--- WHAT YOU HAVE TO DO ---
From top to bottom, retype the data exactly, passing over any picture.

--- THE DATA ---
◇ ◇ ◇ ◇

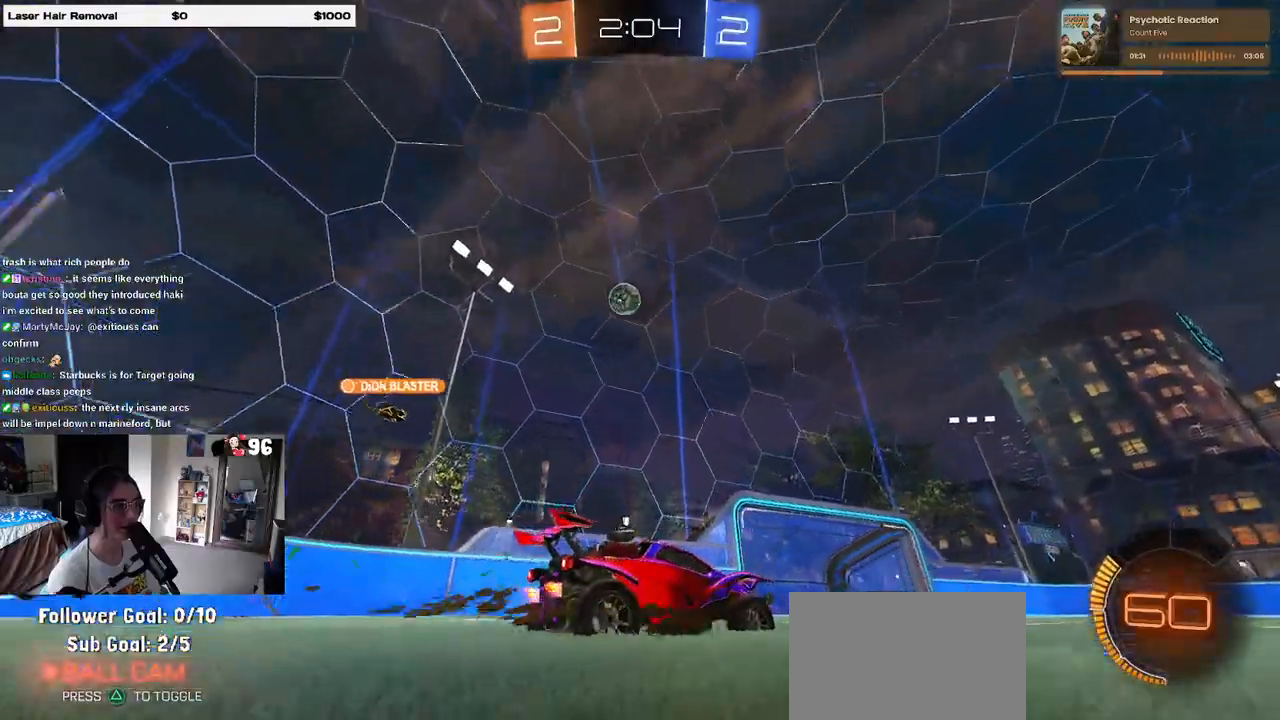
{"buttons": [], "left_stick": "center", "right_stick": "center", "events": [[50, "left_stick", "left"], [233, "left_stick", "center"]]}
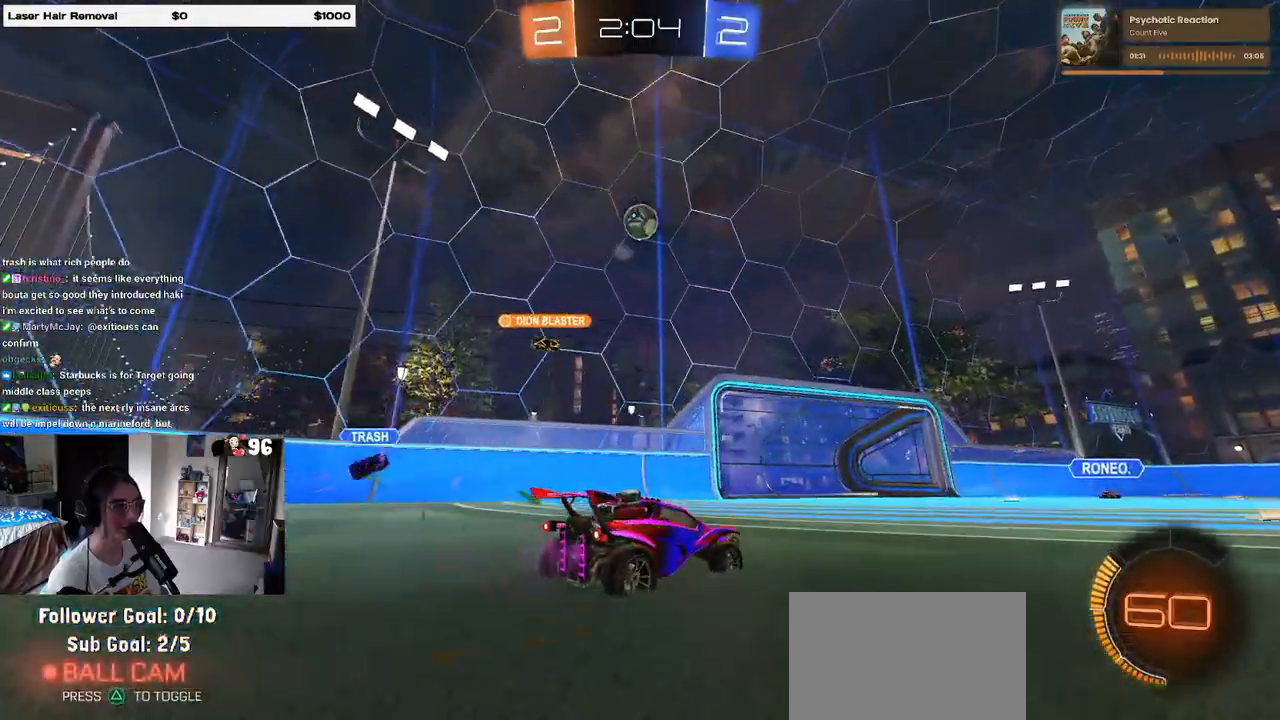
{"buttons": ["CROSS", "L1", "R1"], "left_stick": "down", "right_stick": "center", "events": [[100, "left_stick", "down-right"], [133, "CROSS", "down"], [167, "left_stick", "down"], [300, "CROSS", "up"], [300, "left_stick", "center"], [333, "CROSS", "down"], [350, "R1", "down"], [350, "left_stick", "down"], [500, "L1", "down"]]}
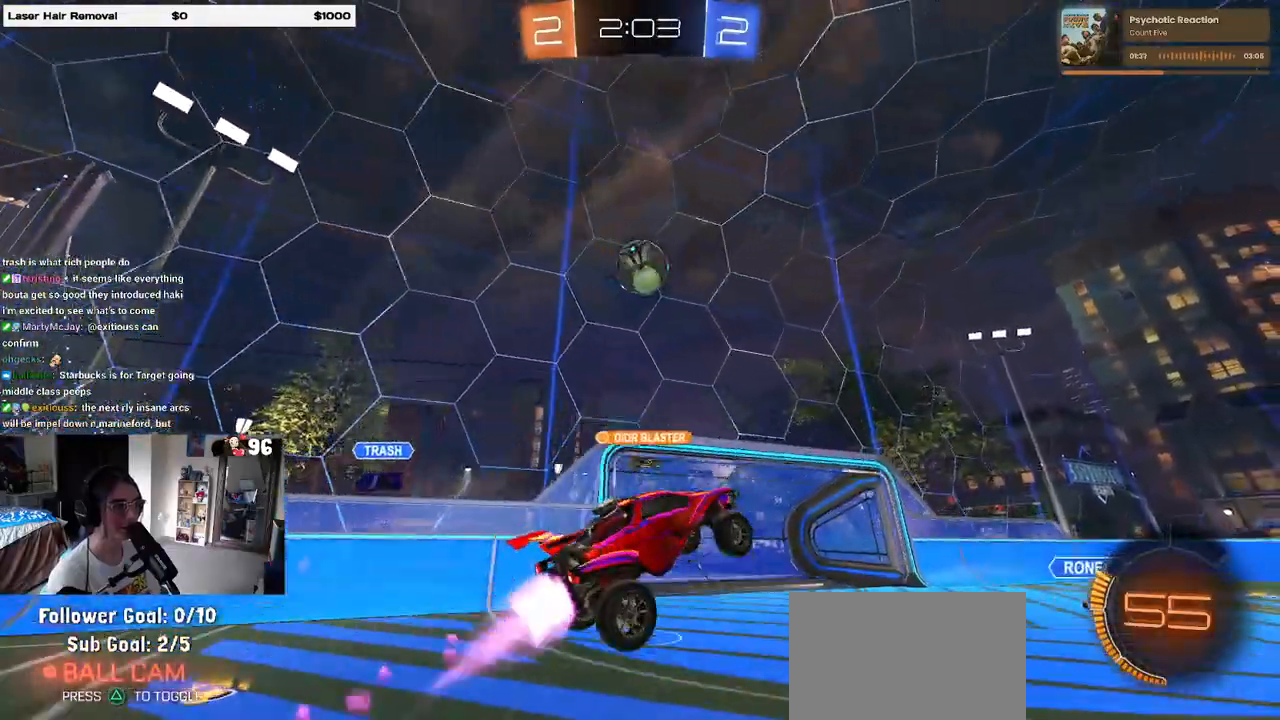
{"buttons": ["R1"], "left_stick": "up-right", "right_stick": "center", "events": [[17, "left_stick", "down-right"], [150, "left_stick", "up-right"], [317, "left_stick", "up"], [333, "L1", "up"], [450, "CROSS", "up"], [467, "left_stick", "up-right"]]}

◇ ◇ ◇ ◇

--- RESULT OF THIS TASK ---
{"buttons": [], "left_stick": "center", "right_stick": "center", "events": [[50, "left_stick", "left"], [233, "left_stick", "center"]]}
{"buttons": ["CROSS", "L1", "R1"], "left_stick": "down", "right_stick": "center", "events": [[100, "left_stick", "down-right"], [133, "CROSS", "down"], [167, "left_stick", "down"], [300, "CROSS", "up"], [300, "left_stick", "center"], [333, "CROSS", "down"], [350, "R1", "down"], [350, "left_stick", "down"], [500, "L1", "down"]]}
{"buttons": ["R1"], "left_stick": "up-right", "right_stick": "center", "events": [[17, "left_stick", "down-right"], [150, "left_stick", "up-right"], [317, "left_stick", "up"], [333, "L1", "up"], [450, "CROSS", "up"], [467, "left_stick", "up-right"]]}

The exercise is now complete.